Hodeida lies 230 kilometres from Sana’a, which Al Houthis seized in a coup in 2014.
This prompted a Saudi-led intervention in Yemen the following year, aimed at restoring the internationally-recognised government of exiled President Abd Rabbo Mansour Hadi.
The coalition accuses Al Houthis of using Hodeida as a launch pad for attacks on shipping in the Red Sea and for smuggling in weapons.
Al Houthis have in recent months ramped up missile attacks against neighbouring Saudi Arabia.
The Governor of Hodeida, Al Hassan Taher, has said that government troops have drawn up a plan to partially encircle the city.
“The army troops are advancing towards Hodeida and are working to encircle it from two directions: in the south and south-east with the aim of blocking any supplies to the [Al Houthi] militias from Sana’a and Taiz [in the south],” Taher told the London-based newspaper Al Sharq Al Awsat recently.

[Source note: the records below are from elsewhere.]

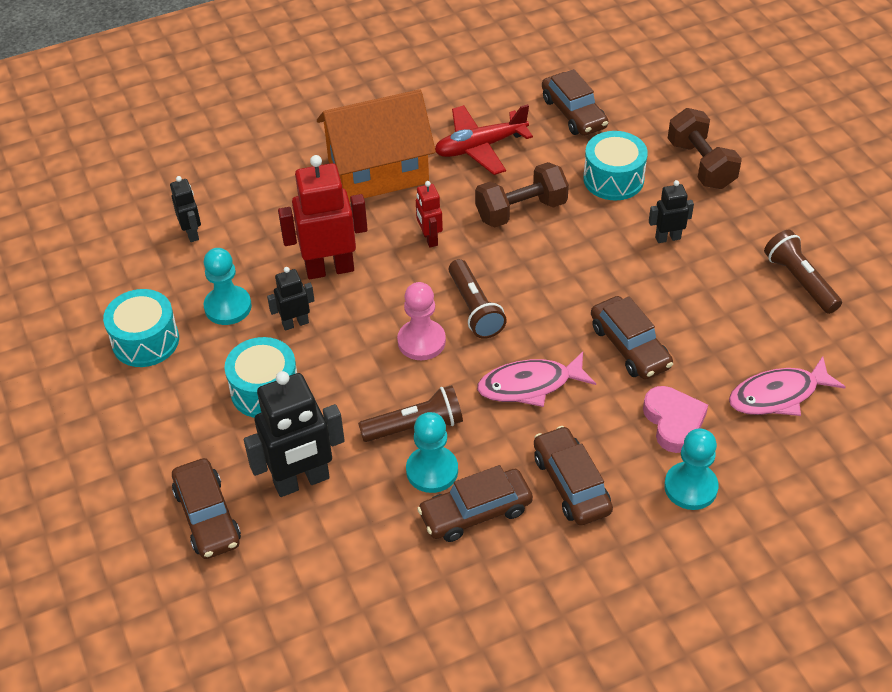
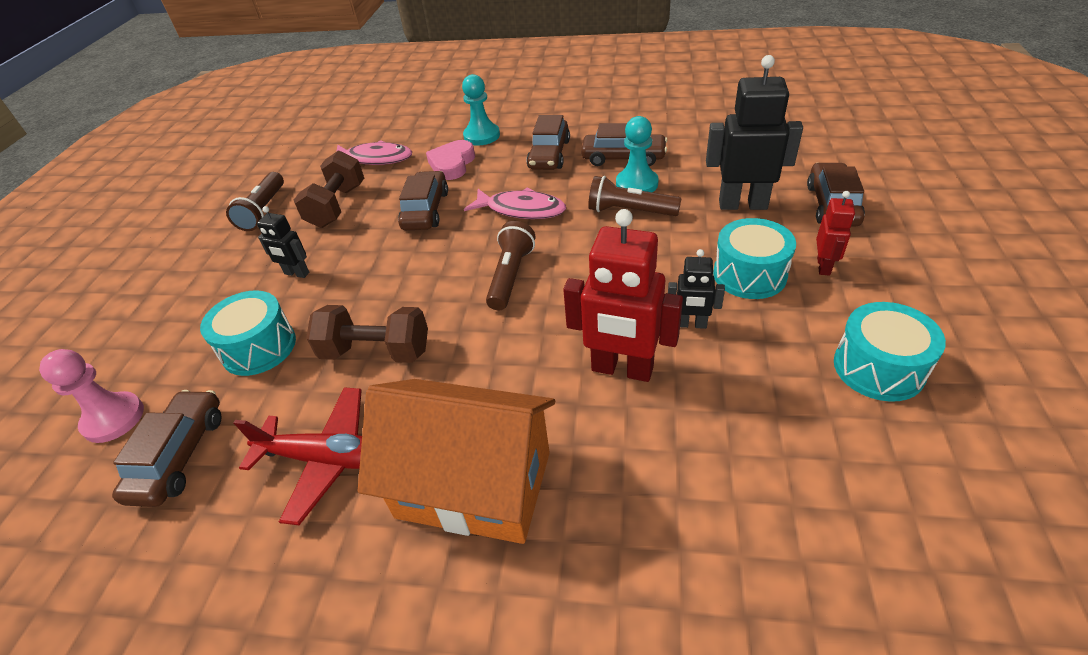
camera: 145 degrees left, 5 degrees down
(192, 233) = (786, 503): black robot -> none
(228, 307) = (763, 370): turquoise pawn -> none
(421, 341) = (579, 266): pink pawn -> pink pawn (113, 419)
(429, 238) = (491, 360): red robot -> red robot (824, 266)
(700, 164) = (175, 327): brown dumbbell -> brown dumbbell (337, 206)

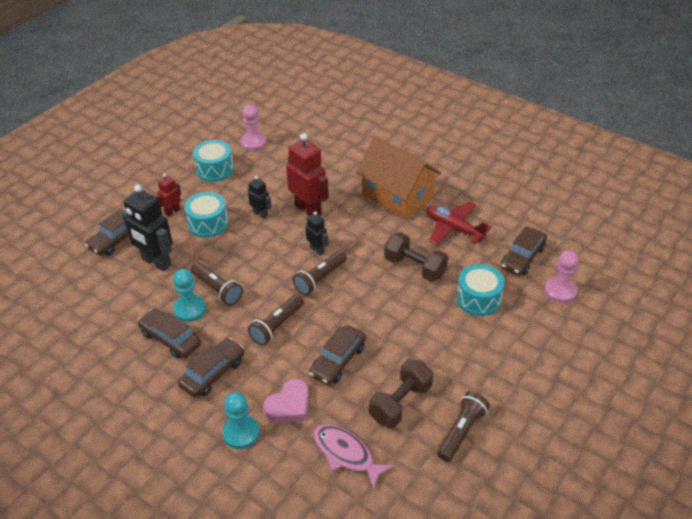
camera: 155 degrees left, 0 degrees up
(296, 273) = (447, 345): black robot -> black robot (317, 250)
(521, 210) = (277, 326): pink fish -> brown flashlight
(908, 478) = (253, 142): none -> pink pawn

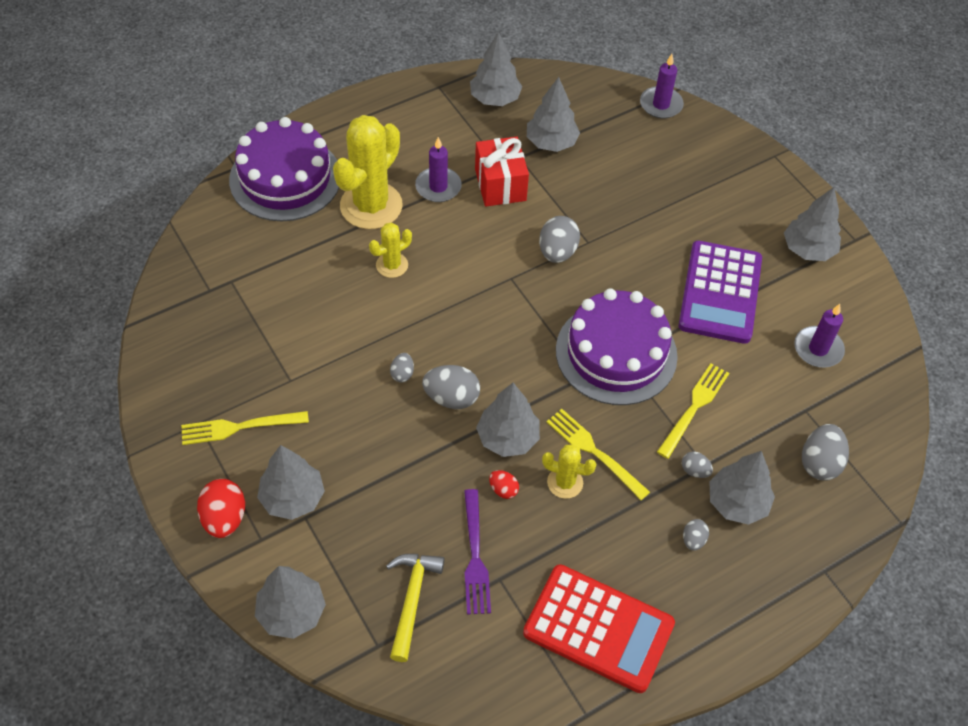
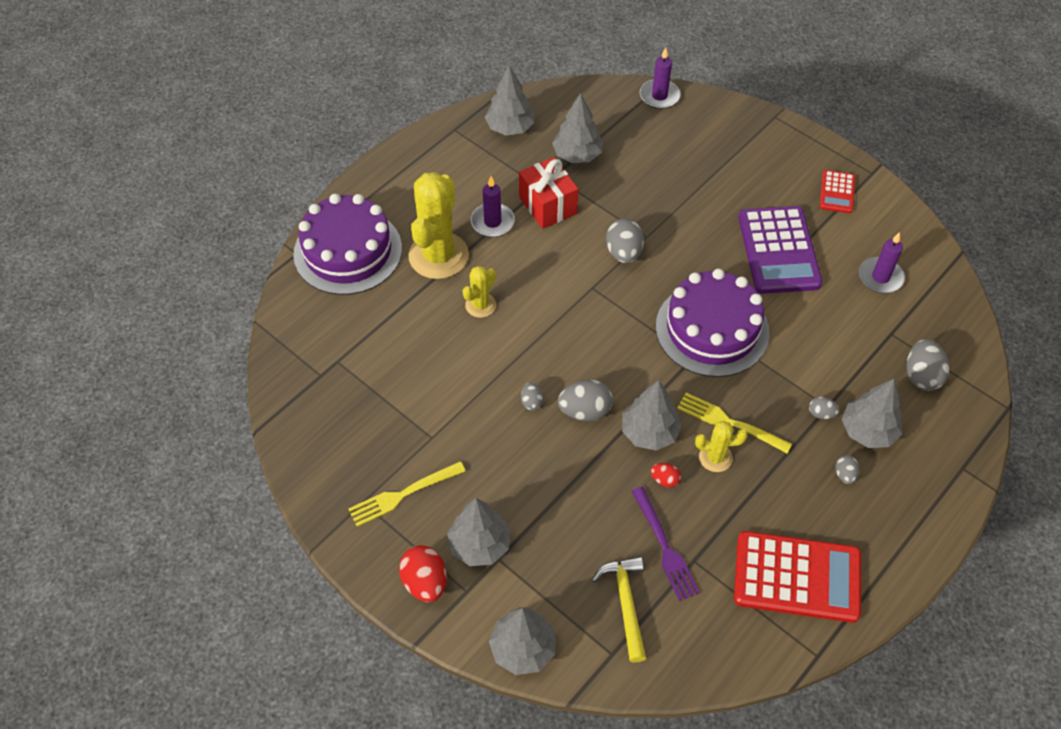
camera: 15 degrees left, 0 degrees up
(694, 407) = (798, 358): yellow fork -> none
(808, 249) = (837, 192): grey tree -> red calculator

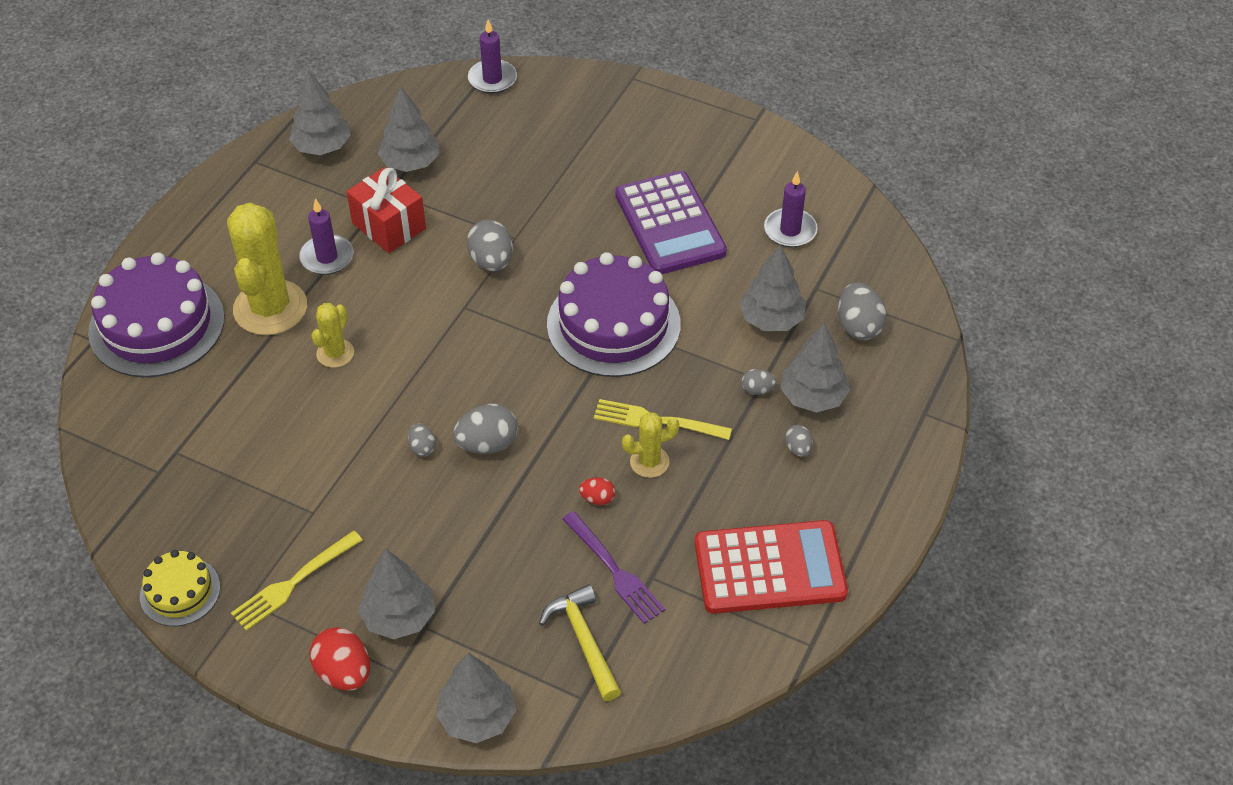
camera: 15 degrees left, 5 degrees down
(313, 480) = (180, 591): none -> yellow cake
(649, 433) = (568, 452): grey tree -> grey tree (771, 320)
(837, 192) = (721, 148): red calculator -> none

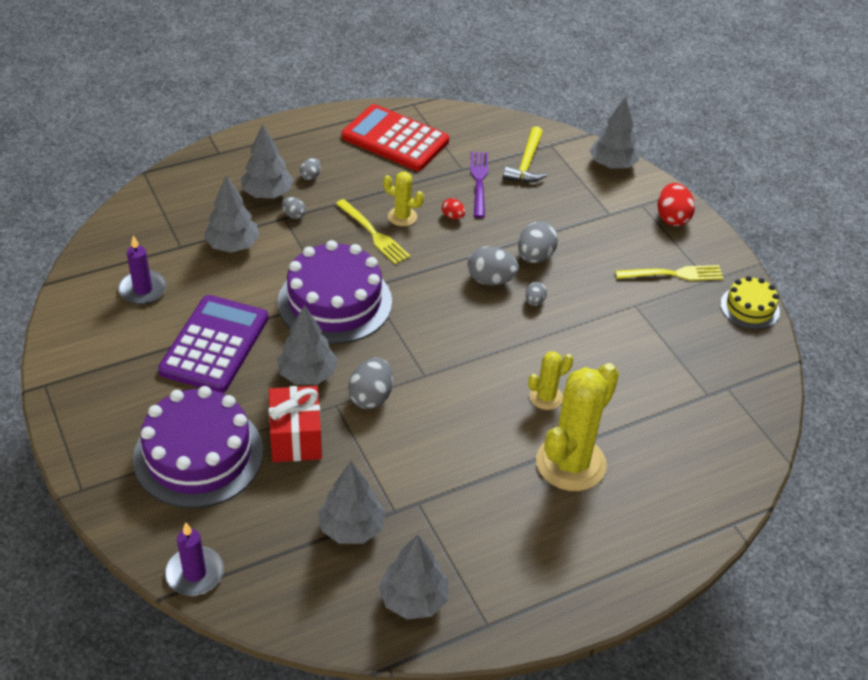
camera: 145 degrees left, 5 degrees down
(157, 325) = (672, 505): purple cake -> purple cake (198, 455)
(327, 257) = (494, 480): purple candle -> none
(389, 226) = (422, 477): red gift -> red gift (296, 438)
(399, 617) = (621, 225): grey tree -> grey tree (307, 374)
(858, 326) = (187, 211): grey egg -> grey egg (535, 257)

The UAE, Saudi Arabia’s main coalition ally, set up a force in early 2018 to ramp up the coastal offensive.
Capturing Hodeida, Al Houthis’ only port, would give the coalition the upper hand in the war by cutting off a vital source of aid and weapons which the militants have used to sustain their war efforts.
UN Security Council meeting
The UN Security Council is due to meet behind closed doors on Thursday, at the request of Britain, over the offensive.
The UN special envoy to Yemen, Martin Griffiths, has said the world body is talking to both sides to de-escalate.
Coalition spokesman Turki Al Malki has said operation “Golden Victory” aimed to wrest control of the port and airport, but that troops would avoid entering the city.
A Yemeni military official said the 21,000-strong ground force - which includes Emiratis, Sudanese and Yemenis from several factions - was de-mining the coastal strip south of Hodeida and combing rural areas for Al Houthi militants.